Russian President Vladimir Putin’s aide Vladislav Surkov, who is in charge of overseeing Moscow’s relations with breakaway regions of Abkhazia and South Ossetia, will arrive in Sokhumi amid political standoff between Abkhaz leader Alexander Ankvab and opposition, breakaway region’s secretary of security council Nugzar Ashuba told Apsnipress news agency on Wednesday.
Surkov, who was visiting Sokhumi last week, will be accompanied by deputy secretary of Russia’s security council Rashid Nurgaliyev, according to Ashuba.
Opposition leaders remain in control of the presidential administration, which the protesters, who want Abkhaz leader Alexander Ankvab’s resignation, took over late last night.
Ankvab, who had to leave presidential headquarter, after protesters broke into the premises, told Interfax news agency on Wednesday that he is “ready for a dialogue” with the opposition. He said that he remains in Abkhazia, but his exact location is not reported.
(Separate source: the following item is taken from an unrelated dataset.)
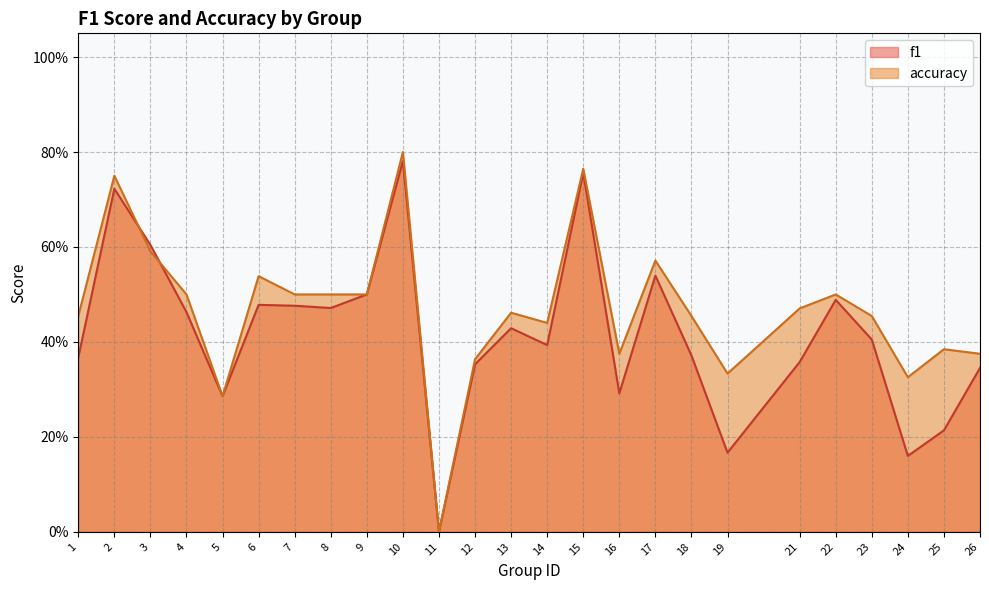

Which label corresponds to the smallest value in the chart?

11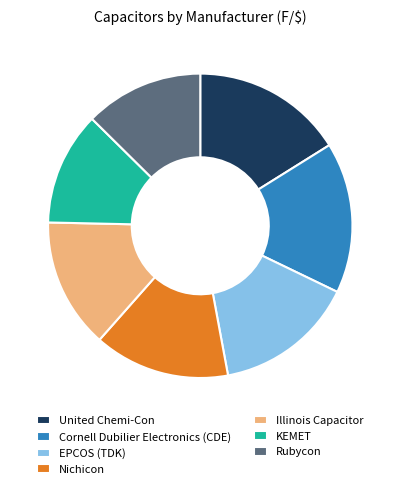

Which category has the smallest portion of the pie?

KEMET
Opposition leaders, who mobilized several thousand protesters in Sokhumi center on May 27, are accusing Ankvab of “authoritarian” rule, inappropriate spending of Russian aid funds, and are blaming the Abkhaz leader for social problems in the breakaway region. Along with president’s resignation, they are also calling for constitutional reforms to give more powers to the legislative body.
Breakaway region’s Parliament is holding an extraordinary session on Wednesday to discuss the ongoing political standoff, according to the Abkhaz official news agency Apsnipress.
Meanwhile, pro-Ankvab political party, Amtsakhara, has called for an outdoor rally in Sokhumi at 4pm local time on Wednesday.
Echoing Ankvab’s remarks, Amtsakhara said that opposition’s actions, including takeover of the governmental building, was “a coup attempt.”
“Goal of the opposition leaders is to destabilize situation in order to achieve their political aims, first and foremost coming into power at any cost,” Amtsakhara said in a statement on May 28.
Leaders of opposition Coordinating Council, an umbrella group uniting four political parties and seven public movements, who were gathered in the presidential headquarters after it was taken over, holding a meeting there, were adamant about their calls for Ankvab’s resignation.
One of the key opposition figures, Raul Khajimba, a former KGB officer, who served as breakaway region’s vice-president in 2005-2009, said the Coordinating Council is “assuming responsibility” to secure functioning of state institutions.
“Those who were called leaders of this country have no moral right to again enter into this building,” Khajimba said.
“The President has fled… We will be accountable before those people who are standing outside this building,” said Beslan Butba, a businessman and chairman of the opposition Party of the Economic Development of Abkhazia.